:: DATA LISTING ::
- Opening Delimiter -
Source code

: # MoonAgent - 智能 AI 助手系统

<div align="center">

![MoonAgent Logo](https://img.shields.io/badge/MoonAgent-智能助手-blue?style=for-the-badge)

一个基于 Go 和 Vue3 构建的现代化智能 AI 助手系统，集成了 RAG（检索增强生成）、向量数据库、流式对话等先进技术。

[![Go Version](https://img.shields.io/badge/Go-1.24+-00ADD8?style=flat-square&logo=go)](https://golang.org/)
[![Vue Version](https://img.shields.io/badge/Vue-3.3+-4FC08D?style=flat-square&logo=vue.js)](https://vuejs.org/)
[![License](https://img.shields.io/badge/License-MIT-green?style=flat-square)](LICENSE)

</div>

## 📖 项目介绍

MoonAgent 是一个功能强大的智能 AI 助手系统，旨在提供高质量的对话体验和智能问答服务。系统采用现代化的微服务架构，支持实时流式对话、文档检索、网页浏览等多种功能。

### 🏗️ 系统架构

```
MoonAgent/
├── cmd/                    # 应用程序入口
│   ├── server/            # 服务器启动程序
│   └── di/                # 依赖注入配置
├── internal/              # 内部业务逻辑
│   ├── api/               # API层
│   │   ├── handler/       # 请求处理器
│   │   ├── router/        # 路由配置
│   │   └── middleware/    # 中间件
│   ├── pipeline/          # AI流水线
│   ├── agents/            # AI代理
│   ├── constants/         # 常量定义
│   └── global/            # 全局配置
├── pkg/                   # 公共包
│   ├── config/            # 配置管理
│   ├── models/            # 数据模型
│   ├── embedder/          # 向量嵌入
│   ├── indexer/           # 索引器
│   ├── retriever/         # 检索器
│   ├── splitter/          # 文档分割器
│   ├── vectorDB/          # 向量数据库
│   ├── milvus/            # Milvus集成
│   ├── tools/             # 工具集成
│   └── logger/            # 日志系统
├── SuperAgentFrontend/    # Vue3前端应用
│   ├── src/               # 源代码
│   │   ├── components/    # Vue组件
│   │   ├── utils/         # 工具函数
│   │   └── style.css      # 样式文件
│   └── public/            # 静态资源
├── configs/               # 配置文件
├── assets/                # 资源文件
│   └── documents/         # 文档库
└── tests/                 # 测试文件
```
- Closing Delimiter -
:: BRIEF ::
All of the material must be written out again exactly.

:: WRITTEN SOLUTION ::
Source code

: # MoonAgent - 智能 AI 助手系统

<div align="center">

![MoonAgent Logo](https://img.shields.io/badge/MoonAgent-智能助手-blue?style=for-the-badge)

一个基于 Go 和 Vue3 构建的现代化智能 AI 助手系统，集成了 RAG（检索增强生成）、向量数据库、流式对话等先进技术。

[![Go Version](https://img.shields.io/badge/Go-1.24+-00ADD8?style=flat-square&logo=go)](https://golang.org/)
[![Vue Version](https://img.shields.io/badge/Vue-3.3+-4FC08D?style=flat-square&logo=vue.js)](https://vuejs.org/)
[![License](https://img.shields.io/badge/License-MIT-green?style=flat-square)](LICENSE)

</div>

## 📖 项目介绍

MoonAgent 是一个功能强大的智能 AI 助手系统，旨在提供高质量的对话体验和智能问答服务。系统采用现代化的微服务架构，支持实时流式对话、文档检索、网页浏览等多种功能。

### 🏗️ 系统架构

```
MoonAgent/
├── cmd/                    # 应用程序入口
│   ├── server/            # 服务器启动程序
│   └── di/                # 依赖注入配置
├── internal/              # 内部业务逻辑
│   ├── api/               # API层
│   │   ├── handler/       # 请求处理器
│   │   ├── router/        # 路由配置
│   │   └── middleware/    # 中间件
│   ├── pipeline/          # AI流水线
│   ├── agents/            # AI代理
│   ├── constants/         # 常量定义
│   └── global/            # 全局配置
├── pkg/                   # 公共包
│   ├── config/            # 配置管理
│   ├── models/            # 数据模型
│   ├── embedder/          # 向量嵌入
│   ├── indexer/           # 索引器
│   ├── retriever/         # 检索器
│   ├── splitter/          # 文档分割器
│   ├── vectorDB/          # 向量数据库
│   ├── milvus/            # Milvus集成
│   ├── tools/             # 工具集成
│   └── logger/            # 日志系统
├── SuperAgentFrontend/    # Vue3前端应用
│   ├── src/               # 源代码
│   │   ├── components/    # Vue组件
│   │   ├── utils/         # 工具函数
│   │   └── style.css      # 样式文件
│   └── public/            # 静态资源
├── configs/               # 配置文件
├── assets/                # 资源文件
│   └── documents/         # 文档库
└── tests/                 # 测试文件
```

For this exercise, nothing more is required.